BRANO DA LEGGERE:
Al centro di tutto, c'è un conflitto che è quasi shakespeariano nella sua archetipica semplicità: il Padre contro il Figlio. Ma qui, la tragedia (o meglio, il pathos) è filtrata attraverso la lente della farsa cosmica. Il capitano William "Steamboat Bill" Canfield Sr. (un gigantesco Ernest Torrence, che torreggia su Keaton come un Golem di granito) è un relitto del XIX secolo. È la frontiera, la forza bruta, il Mississippi di Mark Twain ormai in secca. Aspetta suo figlio, che non vede da anni, immaginando un erede a sua immagine e somiglianza, un colosso barbuto. E cosa ottiene? Ottiene Buster. Un "dandy" universitario, effeminato secondo i canoni dell'epoca, con un ukulele (l'arma-feticcio della gioventù dell'età del Jazz), un berretto ridicolo e baffetti posticci che sembrano un errore tipografico. Keaton, l'Uomo di Pietra, è qui al suo apice di inadeguatezza. Non è solo un figlio deludente; è un alieno culturale. È la modernità flapper che sbatte contro il tradizionalismo vittoriano. L'intero film è una lotta per l'approvazione paterna, un tentativo disperato di Willie di dimostrare il suo valore a un patriarca che lo vede solo come un "errore". Le due navi, la fatiscente Stonewall Jackson del padre e la nuova, scintillante King del rivale J.J. King (Tom McGuire), non sono solo barche: sono i paradigmi in conflitto di un'America in piena transizione, l'artigianato contro l'industria, la tradizione contro il capitale.

CONSEGNE DELL'ESERCIZIO:
1/ Riduci in un elenco puntato il paragrafo del brano che comincia con "Al centro di tutto", mantenendo i fatti principali.
2/ Elenca tutti gli attori nominati nel brano.

ESTRATTI DELLE VOCI:
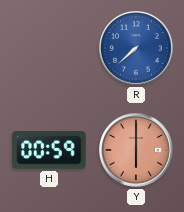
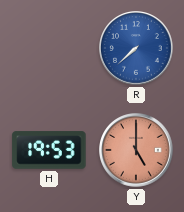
H: 00:59 -> 19:53
Y: 6:00 -> 5:00
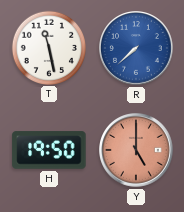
T: none -> 11:28
H: 19:53 -> 19:50
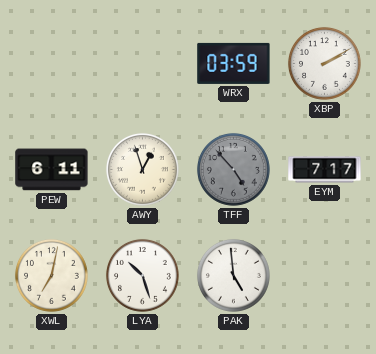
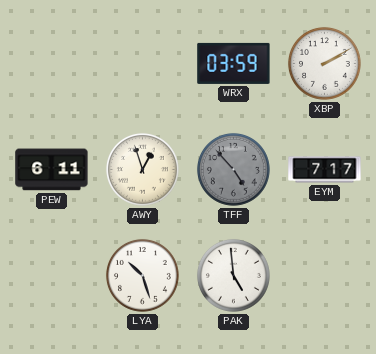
XWL: 7:02 -> none
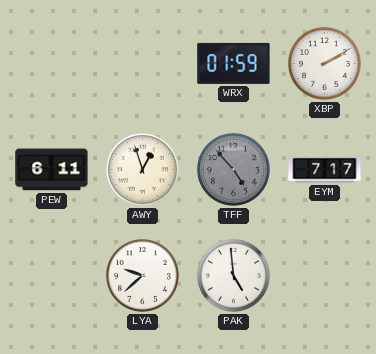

SOLUZIONI:
1/
- Il conflitto centrale è quello tra Padre e Figlio, filtrato attraverso la farsa cosmica.
- Il capitano William "Steamboat Bill" Canfield Sr., interpretato da Ernest Torrence, è un relitto del XIX secolo: la frontiera, la forza bruta, il Mississippi di Mark Twain in secca.
- Aspetta il figlio, che non vede da anni, immaginandolo come un colosso barbuto.
- Arriva invece Buster, un "dandy" universitario con ukulele, berretto ridicolo e baffetti posticci.
- Keaton è al massimo dell'inadeguatezza: un alieno culturale, la modernità flapper contro il tradizionalismo vittoriano.
- Il film è la lotta di Willie per l'approvazione di un padre che lo vede come un "errore".
- Le due navi, la fatiscente Stonewall Jackson del padre e la nuova King del rivale J.J. King (Tom McGuire), rappresentano un'America in transizione: artigianato contro industria, tradizione contro capitale.

2/
- Ernest Torrence
- Keaton
- Tom McGuire